Rate Limits
The Slim.io API applies per-tenant rate limits to protect platform stability and prevent abuse. Specific thresholds are tailored to each deployment based on customer workload, data volume, and sensitivity of the operation. Exact values are not published; your account team can share the limits configured for your tenant.
Rate-limit behaviour is endpoint-specific. Read-heavy endpoints are sized more permissively than write, administrative, and data-reveal endpoints. Build clients to react to 429 + Retry-After rather than relying on fixed thresholds.
429 Too Many Requests
When a request exceeds the limit configured for your tenant, the API returns HTTP 429 Too Many Requests. Response bodies vary by endpoint but always include a human-readable error message. Where applicable, a Retry-After response header tells the client how long to wait before retrying.
HTTP/1.1 429 Too Many Requests
Retry-After: 6
Content-Type: application/json
{
"error": "Rate limit exceeded. Please retry later."
}Response Headers
Certain endpoints return rate-limit telemetry in response headers so clients can self-throttle before hitting the ceiling:
| Header | Meaning |
|---|---|
X-RateLimit-Limit | Ceiling for the current window |
X-RateLimit-Remaining | Requests left in the current window |
X-RateLimit-Reset | Unix timestamp when the window resets |
Retry-After | Seconds to wait before the next request |
Header emission is endpoint-specific. Treat the absence of Retry-After on a 429 response as an instruction to back off with exponential delay.
Handling Rate Limits
Retry Strategy
Honour Retry-After when present; fall back to exponential backoff (capped) when it is not.
import time
import requests
def api_call_with_retry(url, headers, max_retries=5):
for attempt in range(max_retries):
resp = requests.get(url, headers=headers)
if resp.status_code == 429:
retry_after = int(resp.headers.get("Retry-After", 2 ** attempt))
time.sleep(min(retry_after, 60))
continue
return resp
raise RuntimeError("Rate limit not recovered after retries")Best Practices
- Honour
Retry-Afterwhen the header is present; fall back to exponential backoff with jitter otherwise. - Cache list and detail responses locally to reduce polling volume.
- Subscribe to webhooks for scan completion, drift, and findings events instead of polling.
- Use batch endpoints where available — a single batch call is always cheaper against rate limits than many individual calls.
- Stagger bulk work across time. Avoid tight loops that fire hundreds of requests in the same second during migrations or backfills.
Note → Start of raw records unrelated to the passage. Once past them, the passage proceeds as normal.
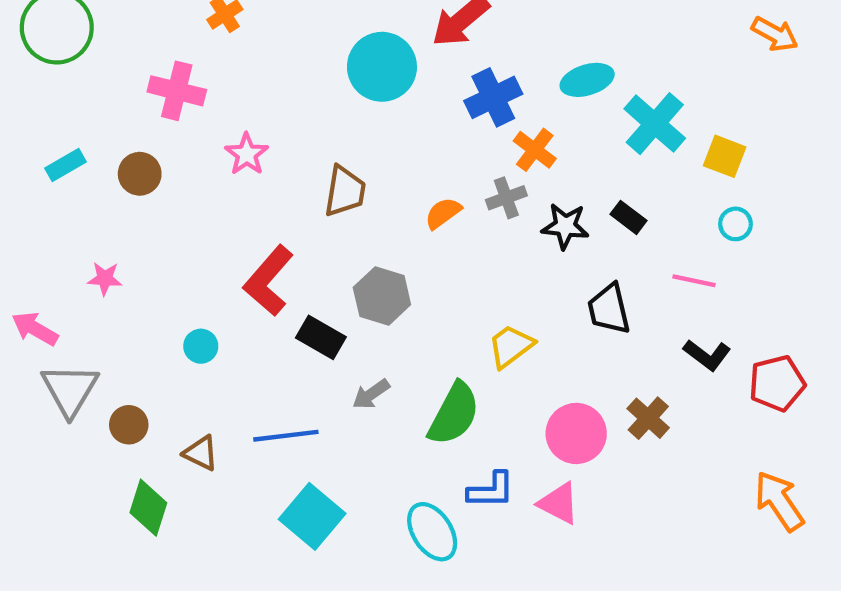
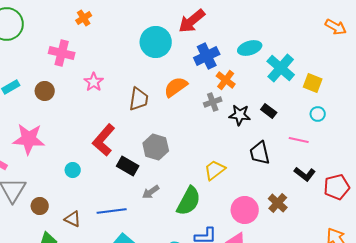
orange semicircle: (443, 213) -> (176, 87), moved, size x1.4
pink star: (105, 279) -> (29, 139), size x2.0

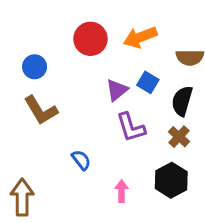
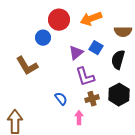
blue circle: (35, 67) -> (43, 38), moved
brown cross: (179, 137) -> (92, 99), moved, turned 32
blue semicircle: (81, 160) -> (61, 99), moved
black hexagon: (171, 180) -> (119, 95), moved

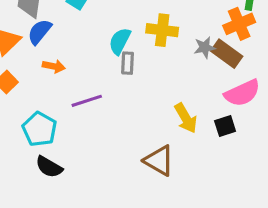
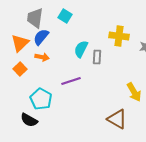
cyan semicircle: (120, 41) -> (81, 49), moved
orange arrow: (54, 66) -> (42, 57), moved
black semicircle: (49, 167) -> (29, 120), moved

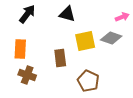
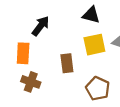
black arrow: (27, 14) -> (41, 26), moved
black triangle: (67, 14) -> (91, 15), moved

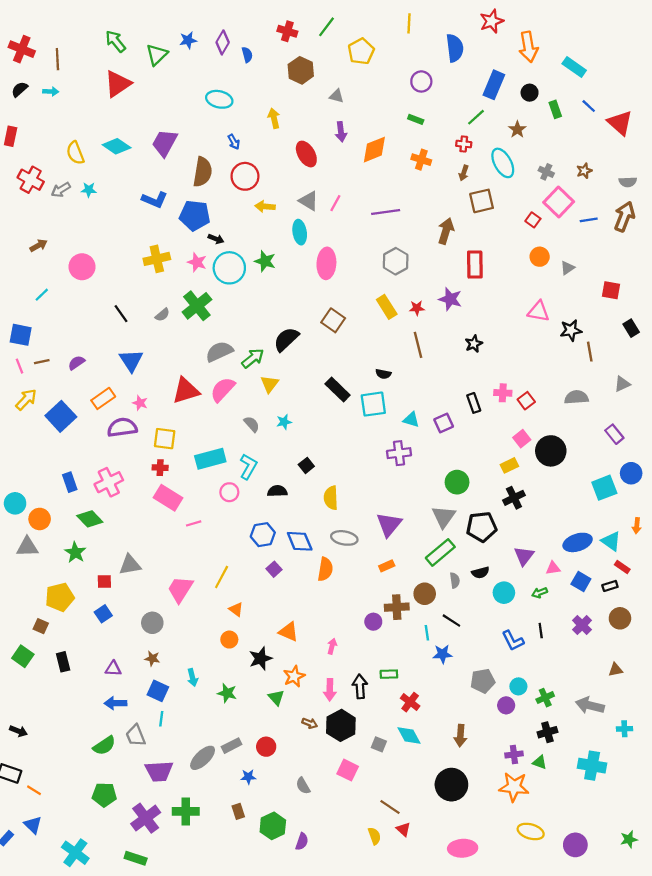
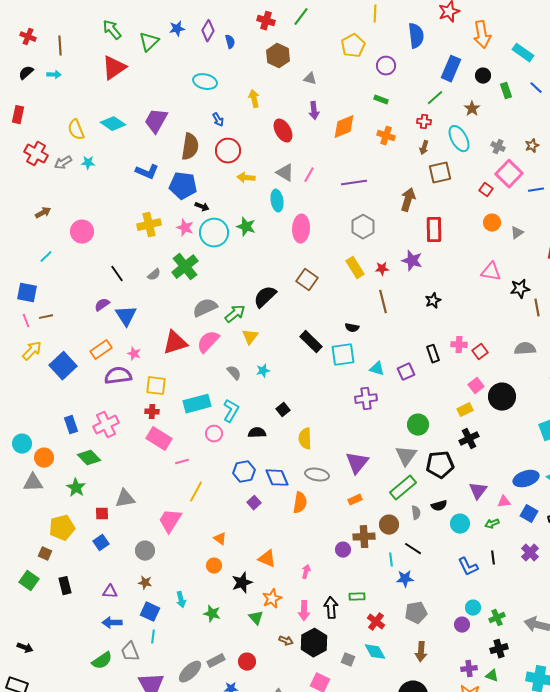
red cross: (22, 49) -> (28, 37), size x0.7
yellow pentagon: (361, 51) -> (353, 46), moved
purple semicircle: (76, 363) -> (102, 305), moved
yellow line: (222, 577) -> (196, 492), moved
gray pentagon: (483, 681) -> (416, 613), moved

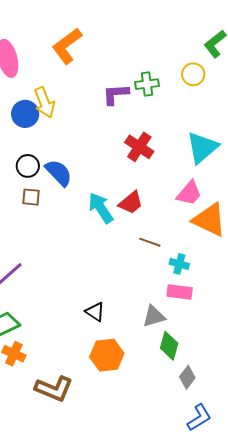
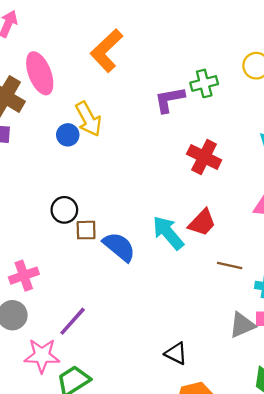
blue circle: (25, 114) -> (68, 135), size x0.7
black circle: (28, 166) -> (64, 210), moved
blue semicircle: (59, 173) -> (119, 247), moved
gray triangle: (154, 316) -> (242, 325), moved

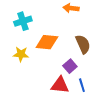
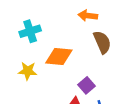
brown semicircle: (83, 44) -> (102, 42), moved

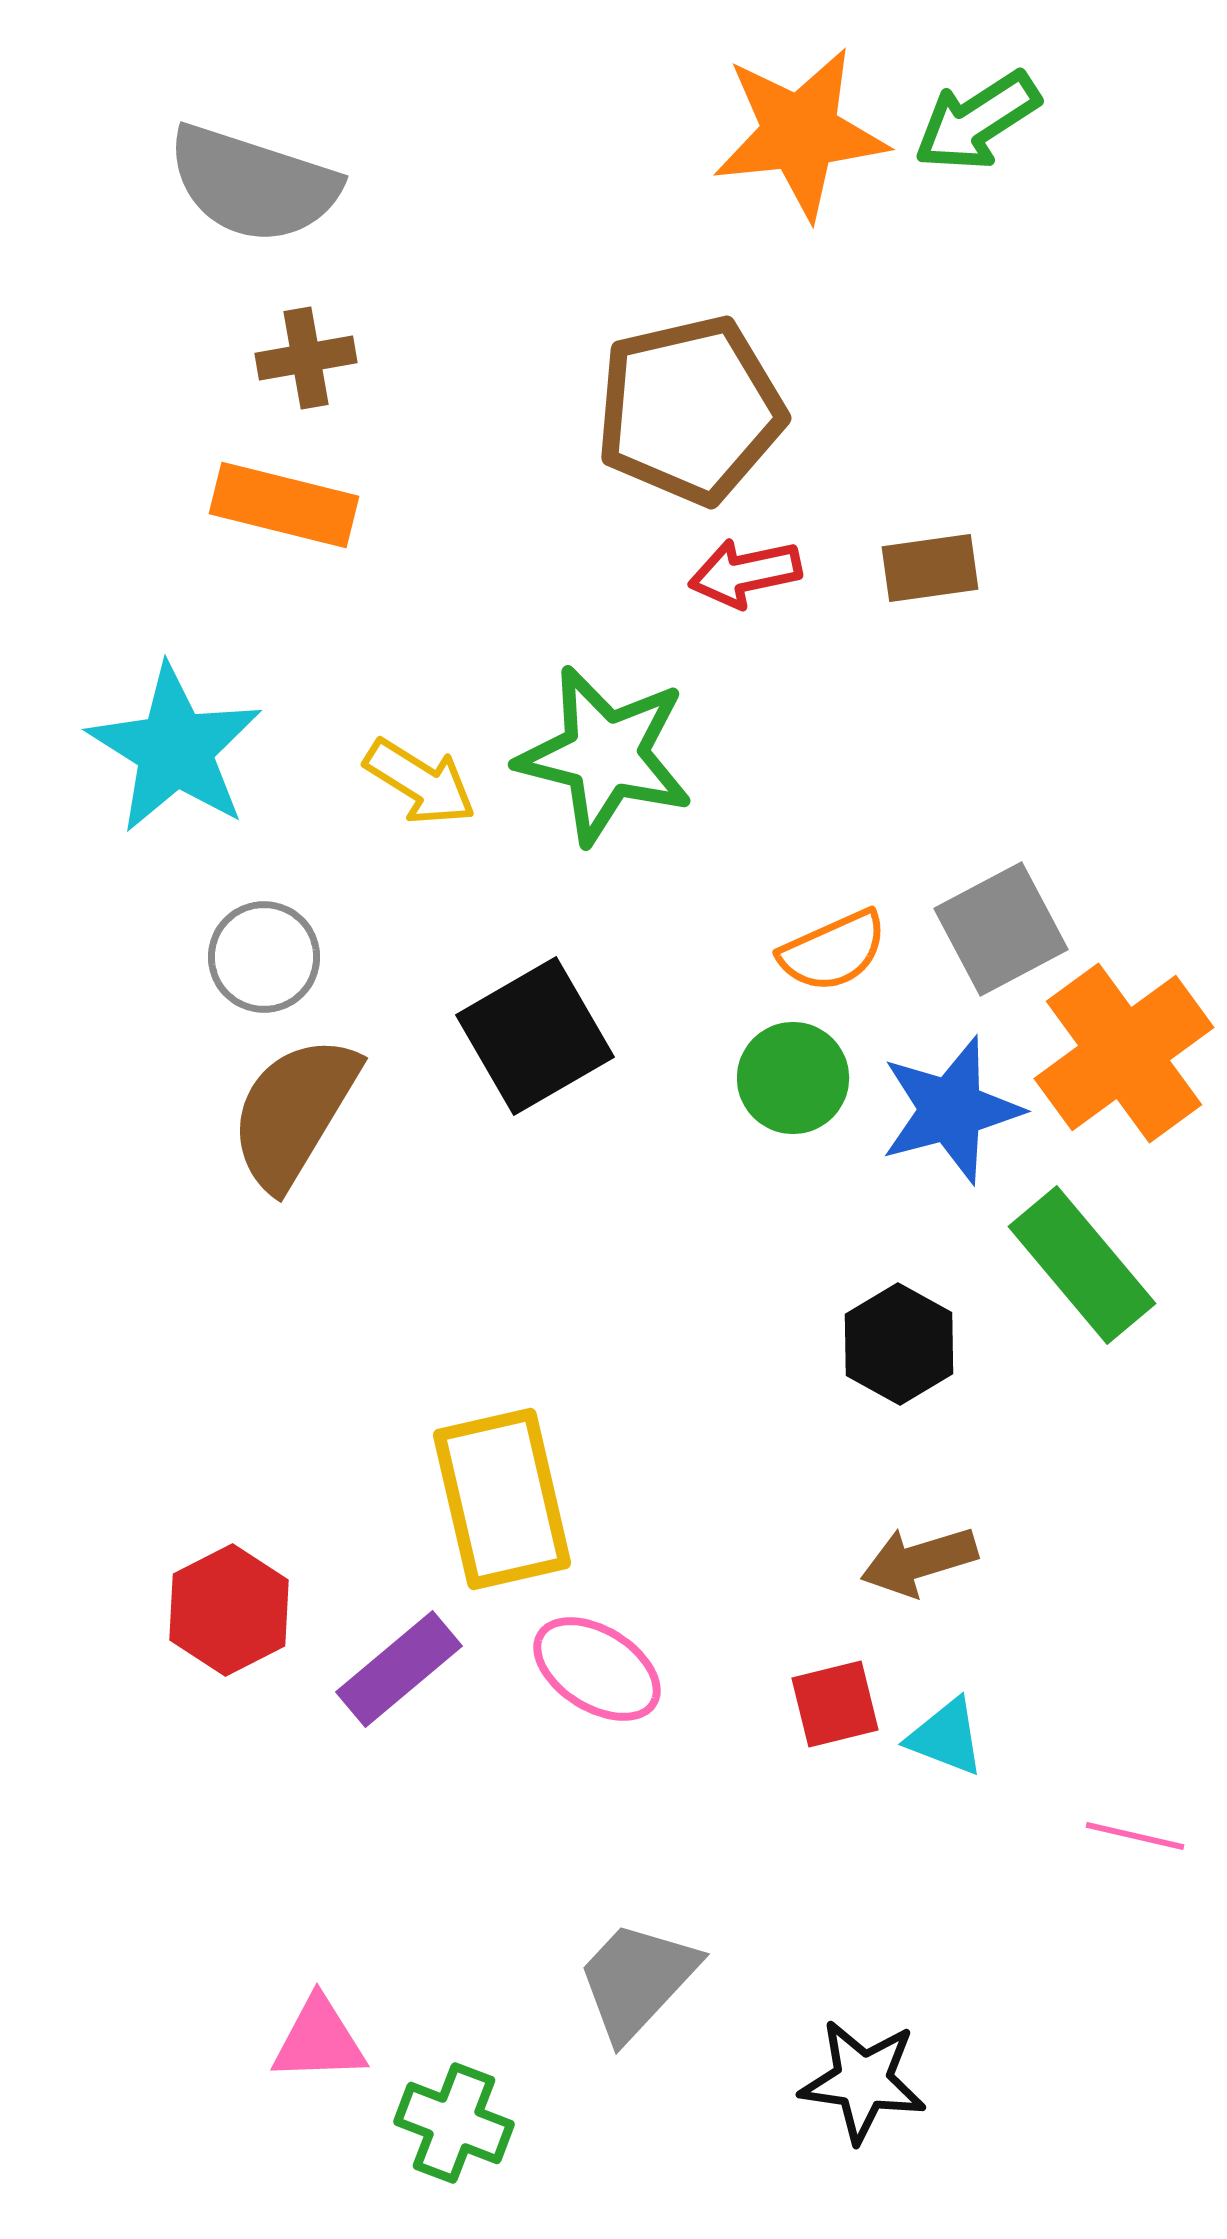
- Separate service-account API keys for different workloads (CI, ETL, interactive UI). Isolation makes throttling predictable and incidents easier to diagnose.
Adjusting Limits
Slim.io deployments are sized per customer. If your workload hits a limit during normal operation — for example a large migration, a governance backfill, or a CI/CD validation burst — contact your account team. Limits can be tuned for sustained traffic, and a temporary ceiling can be arranged for one-off migration windows.